Mike chews me out for including optional operations on an interface

Mike, another dev on the C# took issue (aka slapped me around) with the way my current interface is being built.  He doesn't approve of an Add method that can possibly fail.  He thinks that if the interface declares it then it's something that should be expected to succeed in most cases.  There may be times when it could fail, but having a method be optional and then always fail seems like a bad smell to him.  Because of this he thinks I should refactor the interface into a ICollection interface which presents a non-mutable view over the elements (i.e. Contains, IsEmpty) and a IMutableCollection which extends ICollection and adds the mutating operations.  What do you think about that pattern?  Note: each opreation (Clear, Add, Remove) is independently optional.  So would i need IGrowableCollection, IShrinkableCollection, etc.?  I.e.
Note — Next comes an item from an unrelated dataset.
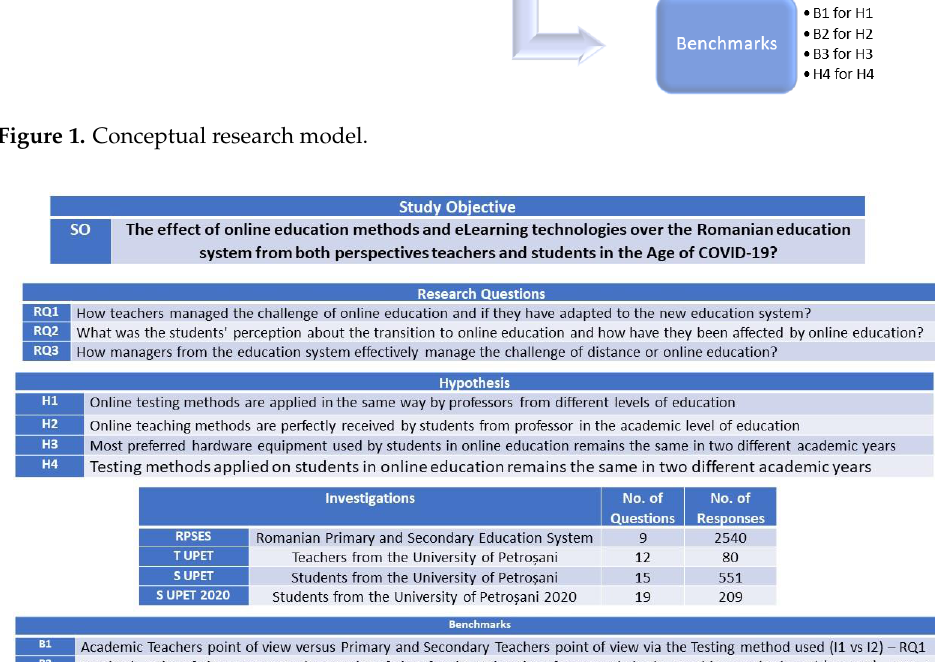
Figure 2. Detailed conceptual research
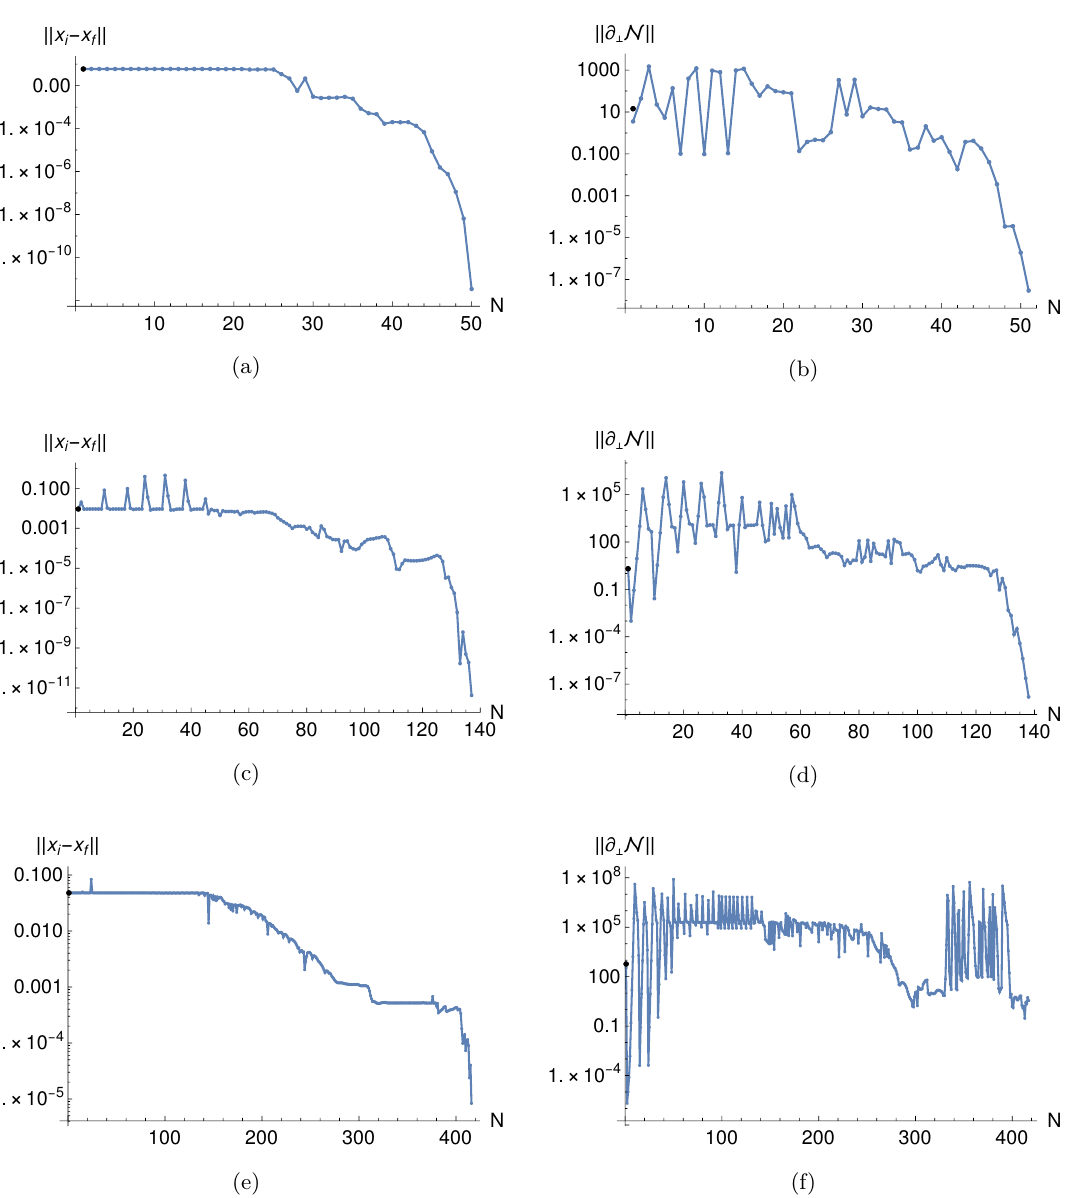
Figure 7 . (a), (c), (e): logarithmic plot of the distance k x i − x f k between the point x i and the eventually found extremal point x for a typical parameter extremization run in respectively a 4 , f 7 and 13 dimensional parameter space. Red dots represent BFGS steps while blue dots indicate function calls within the line searches. (b), (d), (f): logarithmic plot of the norm of the gradient components orthogonal to the direction that is being extremized for the same runs. (The large jumps around point 330 to 390 in the last plot are due to the fact that we reset the approximated Hessian and changed the finite step size used to compute the gradient in the hope of improving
I might have a collection that implemented Add, but didn't want to implement remove (like a Queue which only allowed removing of the head, not of arbitrary elements).

It seems to me that this explodes the interface hierachy immensely.  It also makes it difficult when you want to take an object that is an aggregate of many interfaces.  You could say:

void Foo<T>(T t) where T : IGrowableCollection, IShrinkableCollection

But this gets pretty unweildy fast.  Anyone have any pointers to work done in this area and the benefits/drawbacks they faced?